_TEXT SECTION_
┌──

Railway station in São Paulo, Brazil

Varginha is a train station on ViaMobilidade Linhas 8 e 9 Line 9-Emerald, in the district of Grajaú in São Paulo. It is part of a plan of the State Government to extend the Line Emerald in 4.5 km towards south of the city, from Grajaú station. It was rebuilt in the place where was located the old Varginha station, which belonged to the Jurubatuba branch, of the extinct FEPASA.

The branch was deactivated by CPTM in November 2001, "due to infrastructure precariousness" of the line at the time, which was not compatible with the rest of the railway, nor with the new administrative policies adopted by the company during that period, as it aimed a "pattern elevation" of the services provided by the company, transforming Line C-Celeste (current Line 9-Emerald), just like other railways transferred to it, from suburban services to metropolitan services. Currently, Line 9 is the only which operates in this model, popularly known as "surface metro", as the railway is completely segregated from external interferences and the trains operate in a less than 5 minutes time between trains.

└──

_DATA SHOWN_
┌──

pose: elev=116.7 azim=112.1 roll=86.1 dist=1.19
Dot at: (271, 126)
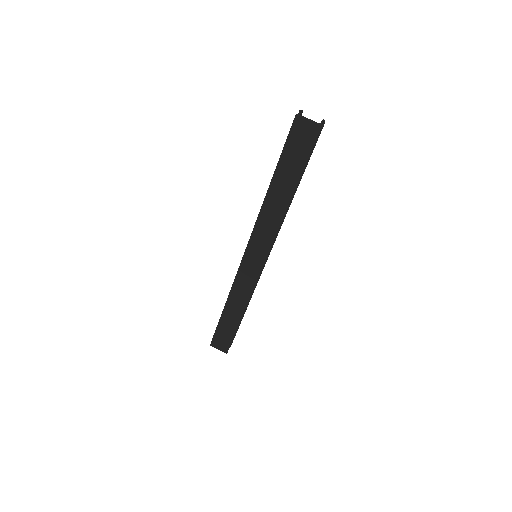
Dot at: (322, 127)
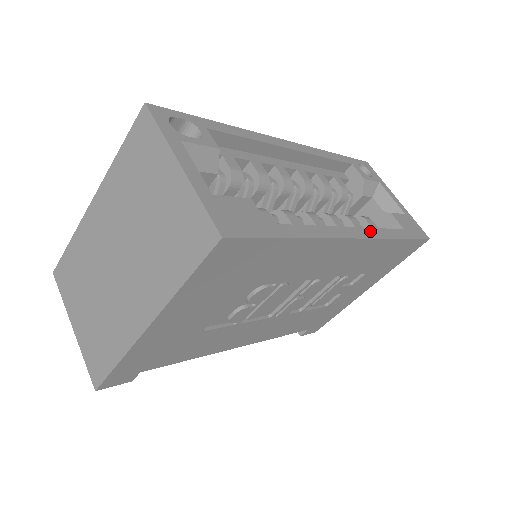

└──

_OBJECTIVES_
• 1. Return the part of the Varginha station text between "Varginha is a" and "the extinct FEPASA.", inclusive, copied word for word.
• 2. Answer these from the Varginha station text:
(a) In which São Paulo district is the station located?
(b) In what month and year did CPTM deactivate the Jurubatuba branch?
(c) By how many kilometers does the State Government plan extend the Emerald line?

_WORKED ANSWERS_
• 1.
Varginha is a train station on ViaMobilidade Linhas 8 e 9 Line 9-Emerald, in the district of Grajaú in São Paulo. It is part of a plan of the State Government to extend the Line Emerald in 4.5 km towards south of the city, from Grajaú station. It was rebuilt in the place where was located the old Varginha station, which belonged to the Jurubatuba branch, of the extinct FEPASA.

• 2.
(a) Grajaú
(b) November 2001
(c) 4.5 km